When I made my comment here:
https://devtalk.nvidia.com/default/topic/1028130/cuda-programming-and-performance/best-way-to-find-many-minimums/post/5229816/#5229816
I meant that you should do this:
__global__ void
kernel(
const int i, const int turn, const int length,
const int* fml_i, const int* fml_j, //In
int* dml) { //Out
const int x = blockIdx.x;
const int j = x + (i + 2*(turn+1)) + 1;
int y = threadIdx.x;
int thread = j*(j-1)/2 + threadIdx.x + i + (turn+1) + 1;
__shared__ int en[BLOCK_SIZE];
en[threadIdx.x] = INF;
for(; y <= x; thread+=blockDim.x, y+=blockDim.x) {
//assert(x>=0 && x<=length);
//assert(y>=0 && y<=length);
//assert(y<=x);
int temp = ((fml_i[y] != INF ) && (fml_j[thread] != INF))? fml_i[y] + fml_j[thread] : INF;
en[threadIdx.x] = MIN2(en[threadIdx.x], temp);
} //endfor
//Use reduction, require power of two block size
#if BLOCK_SIZE > 32
#define SYNC32 __syncthreads()
#else
#define SYNC32
// this is a defective case
#endif
int ix = threadIdx.x;
const int ix_stop = MIN2(x-y+threadIdx.x, blockDim.x - 1);
//assert(ix_stop >= 0 && ix_stop < blockDim.x);
//assert(en[ix] > -INF && en[ix] <= INF);
//assert(en[ix] != 0); //for testing only
#if BLOCK_SIZE >=1024
__syncthreads(); if(ix+512 <= ix_stop) en[ix] = MIN2(en[ix], en[ix+512]);
#endif
#if BLOCK_SIZE >=512
__syncthreads(); if(ix+256 <= ix_stop) en[ix] = MIN2(en[ix], en[ix+256]);
#endif
#if BLOCK_SIZE >=256
__syncthreads(); if(ix+128 <= ix_stop) en[ix] = MIN2(en[ix], en[ix+128]);
#endif
#if BLOCK_SIZE >=128
__syncthreads(); if(ix+ 64 <= ix_stop) en[ix] = MIN2(en[ix], en[ix+ 64]);
#endif
#if BLOCK_SIZE >=64
__syncthreads(); if(ix+ 32 <= ix_stop) en[ix] = MIN2(en[ix], en[ix+ 32]);
#endif
SYNC32; if(ix+ 16 <= ix_stop) en[ix] = MIN2(en[ix], en[ix+ 16]);
SYNC32; if(ix+ 8 <= ix_stop) en[ix] = MIN2(en[ix], en[ix+ 8]);
SYNC32; if(ix+ 4 <= ix_stop) en[ix] = MIN2(en[ix], en[ix+ 4]);
SYNC32; if(ix+ 2 <= ix_stop) en[ix] = MIN2(en[ix], en[ix+ 2]);
SYNC32; if(ix+ 1 <= ix_stop) en[ix] = MIN2(en[ix], en[ix+ 1]);
SYNC32;
if(threadIdx.x==0){
dml[j] = en[0];
}
}
Allow the for loop to stride through memory, performing your reduction along the way.

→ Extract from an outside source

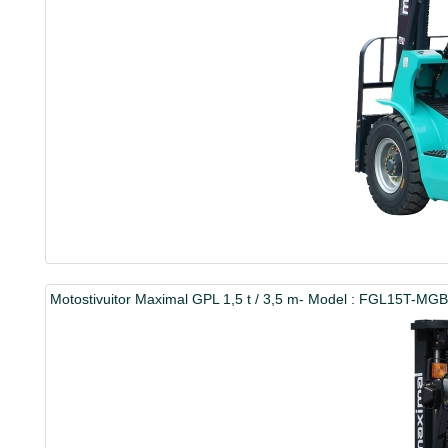
Motostivuitor Maximal GPL 1,5 t / 3,5 m- Model : FGL15T-MG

Only do the shared-memory sweep ONCE, at the end of the processing.
By the way, I’m not suggesting this is an exhaustive treatment of “how to optimize this code”. I’m really just focusing on one issue here, which I previously mentioned, and the code modification above is only intended to clarify that one concept. There may be numerous possible additional optimization suggestions/possibilities.
The code I posted (from OP) also contains a bug in the use of warp sync reduction for BLOCK_SIZE <= 32. In this case, the code will dispense with __syncthreads(), but this should only be done if the shared memory pointer in use at the warp level is marked volatile. The code as posted does not do that, so it may break in this case. I would not use the code as-is when BLOCK_SIZE is 32 or less.
Apart from that known issue, the code is entirely untested by me, and is merely a mechanical transformation of the code supplied by OP to identify a particular concept. The code may have any number of defects in it. Use it at your own risk.